Hybrid bonding is emerging as a key enabler for ultrahigh-density three-dimensional semiconductor integration driven by high-performance computing (HPC) and artificial intelligence (AI) applications. By enabling direct metal–metal and dielectric–dielectric bonding to achieve coplanar electrical and mechanical interconnections, it provides a viable pathway beyond the limits of conventional transistor scaling. Achieving high bonding quality critically depends on precise control of dielectric interfaces, where specific surface and subsurface chemical reactions govern bond formation. Nitrogen-doped silicon carbide (SiCN) has recently attracted significant attention as an alternative to conventional SiO₂ dielectric due to its tunable chemical configurations, strong resistance to Cu diffusion, and reduced interfacial void formation. Recent advances have clarified how the interfacial structure of SiCN influences interfacial water consumption, gap closure, and the formation of robust chemical bonds during bonding, establishing a mechanistic link between material chemistry and bonding performance. This review systematically examines the latest developments in SiCN interfacial engineering, including film fabrication, bonding mechanisms, and structure–property relationships that govern bonding performance.
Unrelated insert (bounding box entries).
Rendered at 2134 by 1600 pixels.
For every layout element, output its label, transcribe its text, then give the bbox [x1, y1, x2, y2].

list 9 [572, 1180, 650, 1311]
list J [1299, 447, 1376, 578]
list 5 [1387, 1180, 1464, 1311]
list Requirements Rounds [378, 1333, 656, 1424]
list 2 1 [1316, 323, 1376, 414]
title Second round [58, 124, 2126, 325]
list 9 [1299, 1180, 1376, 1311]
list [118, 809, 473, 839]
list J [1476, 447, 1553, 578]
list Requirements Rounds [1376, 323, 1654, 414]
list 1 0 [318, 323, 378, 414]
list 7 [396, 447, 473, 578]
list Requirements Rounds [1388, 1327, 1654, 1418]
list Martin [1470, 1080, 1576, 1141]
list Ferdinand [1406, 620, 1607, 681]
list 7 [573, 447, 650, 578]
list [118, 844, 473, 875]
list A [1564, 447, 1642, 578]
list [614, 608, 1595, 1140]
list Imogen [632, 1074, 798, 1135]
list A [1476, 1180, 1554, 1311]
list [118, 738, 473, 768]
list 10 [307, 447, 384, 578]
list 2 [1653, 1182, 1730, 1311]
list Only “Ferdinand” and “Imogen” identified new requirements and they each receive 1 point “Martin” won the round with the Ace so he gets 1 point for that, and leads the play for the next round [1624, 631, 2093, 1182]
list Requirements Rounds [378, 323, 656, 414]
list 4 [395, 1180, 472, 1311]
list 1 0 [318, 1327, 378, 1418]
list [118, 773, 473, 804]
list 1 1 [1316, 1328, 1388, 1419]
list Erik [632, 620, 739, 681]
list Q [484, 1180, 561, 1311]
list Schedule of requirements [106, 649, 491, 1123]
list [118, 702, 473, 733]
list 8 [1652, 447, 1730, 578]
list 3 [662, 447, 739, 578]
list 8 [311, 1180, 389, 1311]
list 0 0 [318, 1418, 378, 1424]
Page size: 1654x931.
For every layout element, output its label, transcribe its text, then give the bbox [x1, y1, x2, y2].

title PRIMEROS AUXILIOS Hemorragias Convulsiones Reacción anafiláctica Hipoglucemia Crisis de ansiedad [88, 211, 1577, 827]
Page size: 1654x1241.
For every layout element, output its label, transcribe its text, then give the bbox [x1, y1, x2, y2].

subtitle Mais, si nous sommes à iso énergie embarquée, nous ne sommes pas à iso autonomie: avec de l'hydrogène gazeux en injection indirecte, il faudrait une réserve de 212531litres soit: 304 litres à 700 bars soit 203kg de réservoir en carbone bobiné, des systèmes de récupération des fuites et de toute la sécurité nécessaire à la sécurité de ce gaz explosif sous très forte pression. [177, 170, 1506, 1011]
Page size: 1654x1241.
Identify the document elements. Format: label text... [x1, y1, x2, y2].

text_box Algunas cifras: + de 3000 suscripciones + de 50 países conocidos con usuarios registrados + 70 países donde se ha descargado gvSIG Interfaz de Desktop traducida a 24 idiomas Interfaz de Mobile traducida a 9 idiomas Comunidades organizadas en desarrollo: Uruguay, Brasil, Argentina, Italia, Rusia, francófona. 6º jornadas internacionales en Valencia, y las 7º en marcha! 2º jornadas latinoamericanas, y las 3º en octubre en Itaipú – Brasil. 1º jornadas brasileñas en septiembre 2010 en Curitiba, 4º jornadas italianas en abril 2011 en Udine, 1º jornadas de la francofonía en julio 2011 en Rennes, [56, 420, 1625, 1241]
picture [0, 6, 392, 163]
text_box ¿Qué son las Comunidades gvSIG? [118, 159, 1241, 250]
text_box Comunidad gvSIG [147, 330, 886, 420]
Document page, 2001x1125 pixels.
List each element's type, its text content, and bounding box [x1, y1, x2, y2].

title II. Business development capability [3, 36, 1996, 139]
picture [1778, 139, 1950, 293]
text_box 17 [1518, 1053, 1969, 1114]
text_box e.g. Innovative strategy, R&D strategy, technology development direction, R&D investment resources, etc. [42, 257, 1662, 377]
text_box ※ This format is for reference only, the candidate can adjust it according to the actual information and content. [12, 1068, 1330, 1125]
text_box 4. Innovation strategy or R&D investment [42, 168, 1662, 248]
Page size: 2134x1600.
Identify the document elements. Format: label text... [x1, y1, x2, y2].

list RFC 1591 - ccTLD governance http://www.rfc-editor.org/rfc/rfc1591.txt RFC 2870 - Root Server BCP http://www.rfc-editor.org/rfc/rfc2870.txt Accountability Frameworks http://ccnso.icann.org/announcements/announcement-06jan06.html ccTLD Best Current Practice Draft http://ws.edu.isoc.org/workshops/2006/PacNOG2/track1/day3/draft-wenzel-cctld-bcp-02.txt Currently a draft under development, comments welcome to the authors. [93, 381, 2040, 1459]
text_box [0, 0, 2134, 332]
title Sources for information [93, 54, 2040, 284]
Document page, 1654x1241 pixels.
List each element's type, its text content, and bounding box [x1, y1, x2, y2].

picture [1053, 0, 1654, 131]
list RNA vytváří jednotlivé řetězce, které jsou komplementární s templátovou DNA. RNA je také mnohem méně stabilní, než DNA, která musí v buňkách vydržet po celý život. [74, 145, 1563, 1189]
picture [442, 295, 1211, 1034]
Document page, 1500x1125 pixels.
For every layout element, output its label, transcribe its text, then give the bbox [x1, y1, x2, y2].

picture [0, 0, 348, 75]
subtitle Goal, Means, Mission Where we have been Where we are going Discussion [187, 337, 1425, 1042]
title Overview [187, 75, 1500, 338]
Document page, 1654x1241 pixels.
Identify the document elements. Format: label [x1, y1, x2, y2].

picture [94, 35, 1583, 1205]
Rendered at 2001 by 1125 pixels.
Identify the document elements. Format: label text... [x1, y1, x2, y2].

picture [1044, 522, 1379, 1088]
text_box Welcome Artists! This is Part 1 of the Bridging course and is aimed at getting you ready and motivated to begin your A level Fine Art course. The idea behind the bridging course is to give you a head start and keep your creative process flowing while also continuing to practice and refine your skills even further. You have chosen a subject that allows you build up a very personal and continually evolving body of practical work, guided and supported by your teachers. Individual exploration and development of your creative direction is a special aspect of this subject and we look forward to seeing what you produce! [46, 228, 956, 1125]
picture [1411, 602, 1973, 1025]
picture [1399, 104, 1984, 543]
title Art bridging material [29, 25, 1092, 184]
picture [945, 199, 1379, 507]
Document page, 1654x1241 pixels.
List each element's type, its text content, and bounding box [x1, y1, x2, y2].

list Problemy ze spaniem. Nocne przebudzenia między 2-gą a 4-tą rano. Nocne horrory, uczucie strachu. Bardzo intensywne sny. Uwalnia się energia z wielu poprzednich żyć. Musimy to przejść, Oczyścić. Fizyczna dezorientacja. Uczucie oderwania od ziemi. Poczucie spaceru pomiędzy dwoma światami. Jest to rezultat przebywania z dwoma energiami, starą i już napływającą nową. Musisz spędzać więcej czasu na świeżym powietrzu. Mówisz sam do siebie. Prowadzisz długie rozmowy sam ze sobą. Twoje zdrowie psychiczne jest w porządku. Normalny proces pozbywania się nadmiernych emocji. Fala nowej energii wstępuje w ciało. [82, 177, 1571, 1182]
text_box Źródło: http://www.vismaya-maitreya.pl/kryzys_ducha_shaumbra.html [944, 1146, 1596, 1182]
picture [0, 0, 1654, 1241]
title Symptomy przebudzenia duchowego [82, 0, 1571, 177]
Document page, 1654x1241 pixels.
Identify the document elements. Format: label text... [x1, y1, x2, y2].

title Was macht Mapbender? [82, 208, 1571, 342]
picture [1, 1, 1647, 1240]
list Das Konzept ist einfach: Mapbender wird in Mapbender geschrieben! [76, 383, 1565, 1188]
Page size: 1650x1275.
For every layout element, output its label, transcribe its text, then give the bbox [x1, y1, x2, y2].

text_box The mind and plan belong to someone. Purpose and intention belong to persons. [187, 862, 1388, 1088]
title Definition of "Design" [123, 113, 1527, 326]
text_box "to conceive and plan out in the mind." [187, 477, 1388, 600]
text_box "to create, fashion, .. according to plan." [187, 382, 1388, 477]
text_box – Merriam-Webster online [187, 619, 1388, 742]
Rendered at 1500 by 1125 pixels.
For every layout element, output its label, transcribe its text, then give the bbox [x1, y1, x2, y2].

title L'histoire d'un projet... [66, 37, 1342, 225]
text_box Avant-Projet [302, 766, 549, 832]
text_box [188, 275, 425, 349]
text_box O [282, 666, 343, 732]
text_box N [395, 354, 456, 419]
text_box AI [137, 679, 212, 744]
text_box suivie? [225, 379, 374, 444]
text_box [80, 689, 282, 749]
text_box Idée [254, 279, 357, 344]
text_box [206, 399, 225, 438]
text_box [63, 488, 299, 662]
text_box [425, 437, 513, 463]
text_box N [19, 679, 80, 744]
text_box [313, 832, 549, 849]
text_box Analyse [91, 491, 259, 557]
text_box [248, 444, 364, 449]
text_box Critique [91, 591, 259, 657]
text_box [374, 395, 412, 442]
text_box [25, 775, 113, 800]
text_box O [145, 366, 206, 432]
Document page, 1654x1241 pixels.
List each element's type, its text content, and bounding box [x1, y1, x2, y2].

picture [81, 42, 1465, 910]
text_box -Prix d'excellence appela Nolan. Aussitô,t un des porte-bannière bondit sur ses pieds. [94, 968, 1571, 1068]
It also highlights outstanding challenges and emerging opportunities, including low-temperature deposition techniques, activation mechanism investigations, analysis of interfacial water consumption dynamics, co-optimization of SiCN and Cu bonding processes, management of interfacial thermal resistance and stress, and AI-accelerated materials discovery, offering a forward-looking perspective on future research directions in this advancing field.